Why can't we define $\liminf$ as $\liminf_nA_n=\bigcap_{n\in\Bbb N}\bigcap_{k\ge n}A_k.$ I know that $\liminf$ is defined as 
$\liminf_nA_n=\bigcup_{n\in\Bbb N}\bigcap_{k\ge n}A_k.$
I understand that it means that it is a member of all but finitely many of $A_n$. 
My question is why don't we then define it as  
$\liminf_nA_n=\bigcap_{n\in\Bbb N}\bigcap_{k\ge n}A_k.$
Are the two definitions the same? I am unable to spot the difference. Please help.
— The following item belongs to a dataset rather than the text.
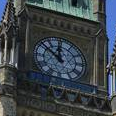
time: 11:51
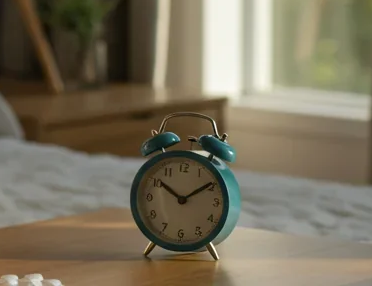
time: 10:09
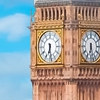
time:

 A: Suppose $A_0=\varnothing$. Then $\bigcap_{n\in\Bbb N}\bigcap_{k\ge n}A_k=\varnothing$, regardless of the values of the other $A_n$! That's bad. This extreme sensitivity to the first set in the sequence is the opposite of what we want from a limit operator.
A good limit definition should not depend at all on $A_0$. (For that matter, it should not depend on $A_1$, and it should not depend on $A_2$...)
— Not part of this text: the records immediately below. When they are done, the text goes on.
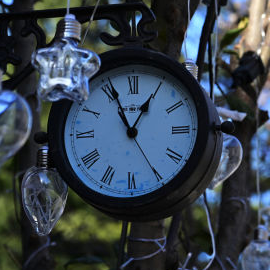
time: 12:56
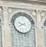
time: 9:40
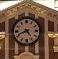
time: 4:41
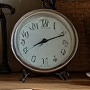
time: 8:11
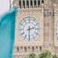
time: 2:30
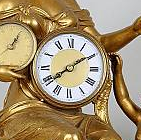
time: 8:09
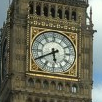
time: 5:40
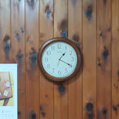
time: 1:19
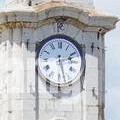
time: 2:27
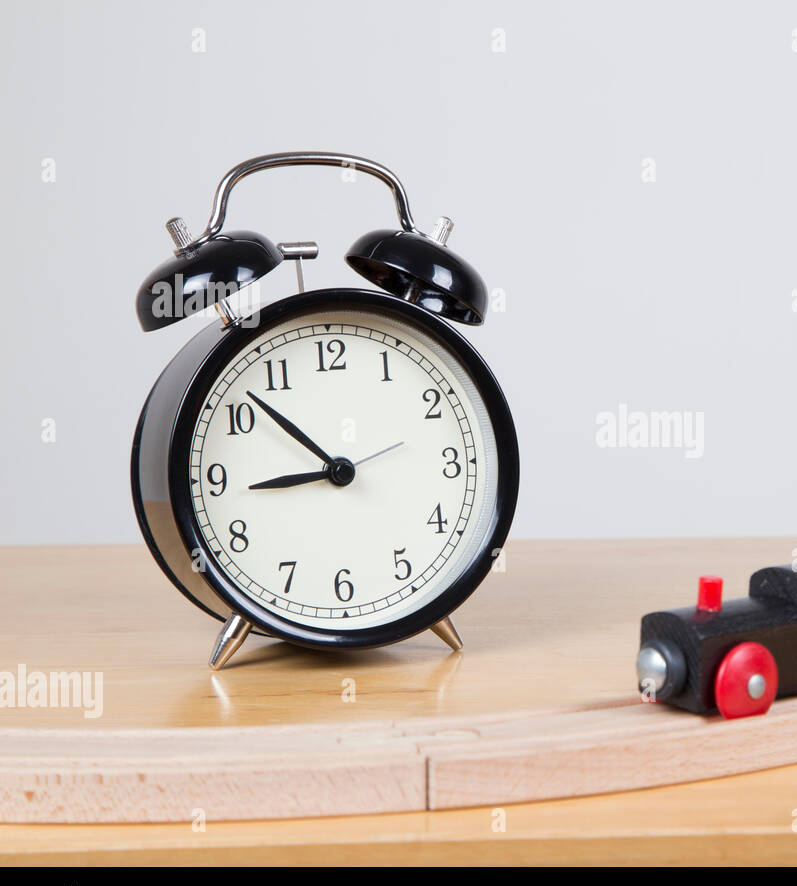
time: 8:52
A: Let $$ B_n = \bigcap_{k \ge n} A_k. $$
Then $B_1$ consists of every element that belongs to all of $A_1,A_2,\dots$. $B_2$ consists of every element that belongs to all of $A_1,A_2,\dots$ except possibly not to $A_1$. $B_3$ consists of everything that belongs to $A_1, A_2, \dots$ except possibly not to $A_1$ or $A_2$. Therefore
$$\bigcup_n B_n = \liminf A_n $$
consists of everything that belongs to all of $A_1,A_2,\dots$ except possibly not to finitely many of them. The key phrase is "all but finitely many."
On the other hand,
$$ \bigcap_n B_n = \bigcap_n A_n $$
is the set of everything that belongs to all of $A_1,A_2,\dots$.
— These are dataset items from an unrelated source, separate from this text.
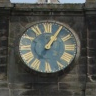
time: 1:05
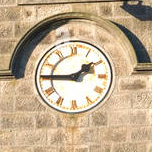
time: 1:45
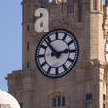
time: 2:52
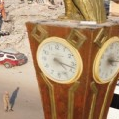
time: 4:17
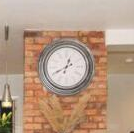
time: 12:40
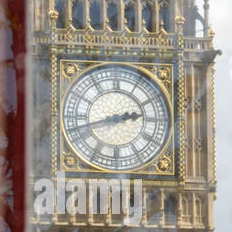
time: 2:42
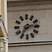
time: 2:36
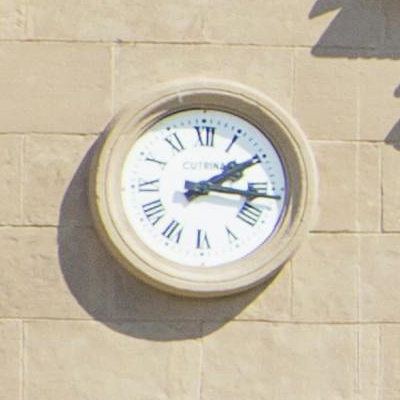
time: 2:16
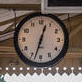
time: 12:32
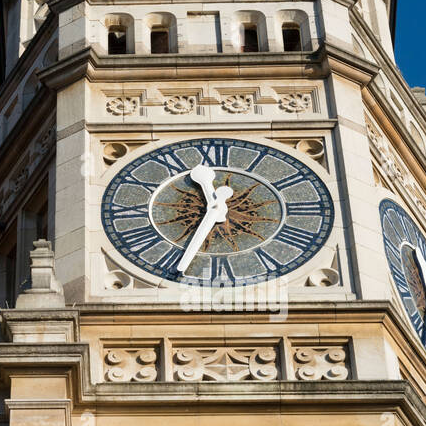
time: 11:33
For example, let $A_1 = \{1\}$ and $A_2 = A_3 = A_4 = \dots = \{1, 2\}$. Then $B_1 = \{1\}$ and $B_2 = B_3 = B_4 = \dots = \{1,2\}$. So
$$ \bigcap_n B_n = \bigcap_n A_n = \{1\} $$
because only $1$ belongs to all of $A_1,A_2,\dots$. But
$$ \bigcup_n B_n = \{1,2\} $$
because $1$ belongs to all of $A_1,A_2,\dots$ and $2$ belongs to all but finitely many of $A_1,A_2,\dots$ (all but $A_1$).
A: Take $A_n = \{-n,-(n-1),-(n-2),...\}$. Then the first definition gives the integers, but the second definition gives the natural numbers. So they are different.